Hosta 'Fireworks'

Walters Gardens, Inc. of Michigan registered this sport of H. 'Loyalist' in 2001 after it had been discovered by Mary Zwagerman. 'Fireworks' was awarded a U.S. patent in 2005. The small size (6 inches high by 10 inches wide) hosta has wavy, twisted leaves and lavender flowers in July.

The Hostapedia by Mark Zilis (2009) says, "At least three different hostas have borne the name 'Fireworks'. The plant from Walters Gardens, however is the one registered with The American Hosta Society. .. In the garden, 'Fireworks' has a radically different appearance from 'Loyalist'. The narrower leaf margins and blade shape and smaller mound size gives it the look of a juvenile form of its mother plant."
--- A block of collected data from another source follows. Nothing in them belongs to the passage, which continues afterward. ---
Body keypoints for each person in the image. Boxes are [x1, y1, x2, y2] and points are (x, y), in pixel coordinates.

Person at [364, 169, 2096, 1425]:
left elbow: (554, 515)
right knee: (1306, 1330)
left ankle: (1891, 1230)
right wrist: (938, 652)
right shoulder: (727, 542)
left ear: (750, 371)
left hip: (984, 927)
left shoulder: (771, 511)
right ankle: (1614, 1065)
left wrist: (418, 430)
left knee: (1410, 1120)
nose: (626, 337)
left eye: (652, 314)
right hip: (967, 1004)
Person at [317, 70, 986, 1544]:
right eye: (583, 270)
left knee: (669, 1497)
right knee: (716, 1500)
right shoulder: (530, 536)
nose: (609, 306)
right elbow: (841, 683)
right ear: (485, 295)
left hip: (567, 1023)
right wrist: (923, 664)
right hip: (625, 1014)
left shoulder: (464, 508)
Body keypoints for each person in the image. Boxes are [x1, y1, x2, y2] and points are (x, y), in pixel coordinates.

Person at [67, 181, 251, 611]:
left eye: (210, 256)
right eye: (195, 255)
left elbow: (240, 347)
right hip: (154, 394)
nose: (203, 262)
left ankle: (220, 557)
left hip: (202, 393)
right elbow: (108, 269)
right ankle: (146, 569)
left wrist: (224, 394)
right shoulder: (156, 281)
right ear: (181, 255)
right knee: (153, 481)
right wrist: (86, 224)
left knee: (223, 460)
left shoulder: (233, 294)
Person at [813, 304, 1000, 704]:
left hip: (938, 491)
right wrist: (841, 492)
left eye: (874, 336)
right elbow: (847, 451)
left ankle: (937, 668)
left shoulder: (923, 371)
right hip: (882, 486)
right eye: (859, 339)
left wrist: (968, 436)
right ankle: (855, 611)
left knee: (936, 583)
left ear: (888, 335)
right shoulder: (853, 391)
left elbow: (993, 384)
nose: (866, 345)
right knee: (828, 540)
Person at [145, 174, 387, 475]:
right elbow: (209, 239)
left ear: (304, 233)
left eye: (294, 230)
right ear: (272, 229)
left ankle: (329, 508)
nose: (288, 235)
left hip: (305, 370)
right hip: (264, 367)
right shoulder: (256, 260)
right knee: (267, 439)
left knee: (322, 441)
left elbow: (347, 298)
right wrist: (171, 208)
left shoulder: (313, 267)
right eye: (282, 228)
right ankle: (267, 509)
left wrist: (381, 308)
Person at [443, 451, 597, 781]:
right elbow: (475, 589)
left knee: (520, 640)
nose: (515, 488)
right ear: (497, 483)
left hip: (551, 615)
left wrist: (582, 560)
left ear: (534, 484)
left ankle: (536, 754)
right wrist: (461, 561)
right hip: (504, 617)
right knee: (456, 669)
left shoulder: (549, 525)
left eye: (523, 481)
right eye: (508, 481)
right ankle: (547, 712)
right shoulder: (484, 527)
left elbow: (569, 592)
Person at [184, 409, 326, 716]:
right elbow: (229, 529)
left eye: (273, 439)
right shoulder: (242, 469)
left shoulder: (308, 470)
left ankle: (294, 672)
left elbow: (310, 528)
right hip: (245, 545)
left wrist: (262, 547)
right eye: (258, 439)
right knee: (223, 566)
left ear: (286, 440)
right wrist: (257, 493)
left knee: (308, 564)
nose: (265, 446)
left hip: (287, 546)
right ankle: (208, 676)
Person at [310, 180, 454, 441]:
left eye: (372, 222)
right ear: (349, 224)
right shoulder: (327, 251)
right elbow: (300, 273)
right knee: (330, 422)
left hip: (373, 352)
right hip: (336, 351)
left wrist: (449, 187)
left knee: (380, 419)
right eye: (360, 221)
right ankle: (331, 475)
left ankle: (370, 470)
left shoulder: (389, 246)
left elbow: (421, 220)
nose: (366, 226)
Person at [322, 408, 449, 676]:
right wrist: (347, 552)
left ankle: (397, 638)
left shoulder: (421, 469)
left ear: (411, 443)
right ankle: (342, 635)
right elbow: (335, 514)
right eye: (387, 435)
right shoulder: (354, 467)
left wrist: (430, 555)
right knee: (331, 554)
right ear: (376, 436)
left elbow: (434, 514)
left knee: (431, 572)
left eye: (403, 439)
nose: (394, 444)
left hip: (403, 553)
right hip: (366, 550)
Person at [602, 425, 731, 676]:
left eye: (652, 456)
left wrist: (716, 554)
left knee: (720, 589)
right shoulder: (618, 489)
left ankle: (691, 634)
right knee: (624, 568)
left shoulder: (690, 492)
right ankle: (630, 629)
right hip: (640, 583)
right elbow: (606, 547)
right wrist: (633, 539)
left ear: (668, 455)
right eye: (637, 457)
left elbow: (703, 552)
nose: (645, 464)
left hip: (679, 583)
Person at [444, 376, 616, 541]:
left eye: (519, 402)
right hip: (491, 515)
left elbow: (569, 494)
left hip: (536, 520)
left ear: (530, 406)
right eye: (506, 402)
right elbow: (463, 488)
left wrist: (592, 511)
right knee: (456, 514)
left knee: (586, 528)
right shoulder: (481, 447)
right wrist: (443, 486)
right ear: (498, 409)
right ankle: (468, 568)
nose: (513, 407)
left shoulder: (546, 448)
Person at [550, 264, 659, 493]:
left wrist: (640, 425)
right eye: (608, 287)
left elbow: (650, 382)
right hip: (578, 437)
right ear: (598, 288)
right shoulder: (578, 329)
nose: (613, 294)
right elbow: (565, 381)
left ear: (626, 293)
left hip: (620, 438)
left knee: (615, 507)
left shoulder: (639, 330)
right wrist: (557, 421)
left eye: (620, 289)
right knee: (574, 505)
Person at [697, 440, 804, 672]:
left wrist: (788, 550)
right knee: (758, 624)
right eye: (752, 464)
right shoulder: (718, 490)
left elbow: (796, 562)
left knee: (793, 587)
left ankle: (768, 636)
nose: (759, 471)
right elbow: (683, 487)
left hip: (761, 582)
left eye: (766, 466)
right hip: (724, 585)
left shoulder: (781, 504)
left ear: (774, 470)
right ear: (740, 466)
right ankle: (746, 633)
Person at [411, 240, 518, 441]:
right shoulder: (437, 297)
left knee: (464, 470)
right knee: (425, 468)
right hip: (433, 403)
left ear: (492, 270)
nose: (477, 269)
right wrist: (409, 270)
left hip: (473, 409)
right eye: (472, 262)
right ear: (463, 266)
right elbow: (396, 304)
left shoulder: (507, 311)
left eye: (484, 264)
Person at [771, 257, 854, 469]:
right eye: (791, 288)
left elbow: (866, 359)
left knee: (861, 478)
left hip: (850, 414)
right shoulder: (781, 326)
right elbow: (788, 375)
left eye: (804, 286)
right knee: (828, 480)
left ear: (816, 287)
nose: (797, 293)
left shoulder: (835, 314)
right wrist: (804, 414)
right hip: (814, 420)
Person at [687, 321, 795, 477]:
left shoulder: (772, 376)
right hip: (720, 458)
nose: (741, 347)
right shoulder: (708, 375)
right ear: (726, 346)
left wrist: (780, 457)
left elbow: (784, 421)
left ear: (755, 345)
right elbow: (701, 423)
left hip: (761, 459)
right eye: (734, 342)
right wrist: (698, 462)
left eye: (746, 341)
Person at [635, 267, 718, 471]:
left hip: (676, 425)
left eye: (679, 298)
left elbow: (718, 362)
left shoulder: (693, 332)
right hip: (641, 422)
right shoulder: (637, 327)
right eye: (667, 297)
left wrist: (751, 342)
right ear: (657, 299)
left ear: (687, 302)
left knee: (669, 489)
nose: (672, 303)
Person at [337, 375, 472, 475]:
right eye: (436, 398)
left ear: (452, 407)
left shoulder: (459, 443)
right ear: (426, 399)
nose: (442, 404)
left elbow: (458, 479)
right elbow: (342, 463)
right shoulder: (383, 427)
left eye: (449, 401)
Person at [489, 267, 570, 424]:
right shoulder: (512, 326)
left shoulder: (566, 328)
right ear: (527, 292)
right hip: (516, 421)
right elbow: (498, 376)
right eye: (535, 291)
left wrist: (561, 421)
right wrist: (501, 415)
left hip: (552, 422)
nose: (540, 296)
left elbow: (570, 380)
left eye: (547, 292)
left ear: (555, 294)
The Book of Little Hostas by Kathy and Michael Shadrack (2010) says: "Cannot take much sun in warmer climates and prefers dappled shade. Ideal as a contrast in collections of small hostas with plainer foliage."

The New Encyclopedia of Hostas by Diana Grenfell (2009) states: "Can exceed its registered dimensions...Smaller than its parent, with sharp contrast between the base color and the marginal variegation."

'Fireworks' is also the English translation For an existing cultivar with the French name H. 'Feux d'artifices'.

United States Patent: PP16062  (2005)

Abstract: A new and distinct Hosta plant named ‘Fireworks’, characterized by narrow pointed leaves having deep green margins, and a creamy yellow to creamy white center, that displays a unique upright habit and light lavender flowers held above the foliage on thick cream-colored scapes.